Les documents internes analysés montrent que dès les années 1980, le Tobacco Institute (TI) et le Council for Tobacco Research (CTR) ont perçu les études suggérant une association entre tabagisme passif et cancer du sein comme des menaces pour leurs intérêts commerciaux. Face à ces résultats, ils ont mis en place une stratégie de réponse structurée visant à délégitimer les travaux scientifiques pointant cette association. Par exemple, ils ont systématiquement critiqué la méthodologie des études de chercheurs comme Hirayama (Japon), Morabia ou Wells (États-Unis), dont les travaux indiquaient un risque accru de cancer du sein en lien avec l’exposition à la fumée de tabac. L’industrie s’appuyait pour cela sur ses propres biostatisticiens, tels que Marvin Kastenbaum, ou des experts liés financièrement à ses activités, comme Nathan Mantel, pour produire des contre-analyses et semer le doute dans les sphères scientifiques et médiatiques.

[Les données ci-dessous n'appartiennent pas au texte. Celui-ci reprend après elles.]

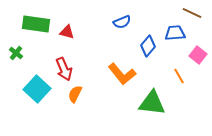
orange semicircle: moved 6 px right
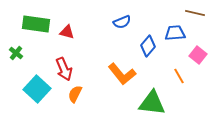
brown line: moved 3 px right; rotated 12 degrees counterclockwise
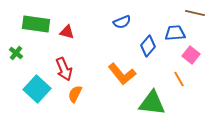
pink square: moved 7 px left
orange line: moved 3 px down
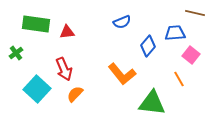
red triangle: rotated 21 degrees counterclockwise
green cross: rotated 16 degrees clockwise
orange semicircle: rotated 18 degrees clockwise
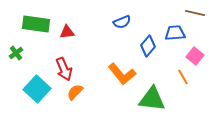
pink square: moved 4 px right, 1 px down
orange line: moved 4 px right, 2 px up
orange semicircle: moved 2 px up
green triangle: moved 4 px up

Parallèlement, le CTR a financé une vaste production de recherches portant sur d’autres causes du cancer du sein, comme les facteurs génétiques, hormonaux ou alimentaires, dans le but explicite de détourner l’attention des risques liés au tabac. L’étude identifie au moins 48 projets financés par le CTR dans ce sens, dont 32 sur les causes génétiques, 9 sur les causes hormonales et alimentaires, et plusieurs travaux promouvant l’idée erronée d’un effet protecteur du tabac via la suppression des œstrogènes. Certaines publications affirmaient ainsi que les femmes fumeuses présentaient un risque de cancer du sein inférieur à celui des non-fumeuses — une hypothèse démentie depuis par de nombreuses études indépendantes.

Une stratégie d’influence scientifique systémique et persistante

L’analyse met en lumière une stratégie cohérente, coordonnée et de long terme de la part des acteurs de l’industrie du tabac pour empêcher l’existence d’un consensus scientifique autour des risques sanitaires de leurs produits. Cette stratégie ne s’est pas limitée à financer des recherches favorables : elle comprenait également l’organisation de symposiums biaisés, la diffusion de bulletins d’information orientés, la mise en avant de publications marginales, et l’exploitation sélective de déclarations de scientifiques respectés (souvent sorties de leur contexte) pour soutenir artificiellement les positions de l’industrie.

Le Tobacco Institute est allé jusqu’à prétendre que l’augmentation des cas de cancer du poumon chez les femmes non-fumeuses pourrait en réalité résulter d’une métastase de cancers du sein mal diagnostiqués, une manœuvre visant à remettre en question les études attribuant cette mortalité au tabagisme passif. Ces arguments pseudo-scientifiques ont été relayés dans des publications, conférences et documents internes visant les décideurs politiques et les professionnels de santé.

Ces tactiques s’inscrivent dans une stratégie plus large, déjà bien documentée, par laquelle l’industrie du tabac cherche à minimiser, relativiser ou nier les risques sanitaires associés à l’usage de ses produits quel qu’il soit, (cigarette, tabac chauffé, vapotage). En se présentant comme un acteur scientifique « neutre » ou « responsable », l’industrie tente de préserver sa légitimité et son influence, tout en entravant l’adoption de politiques de santé publique fondées sur des données probantes.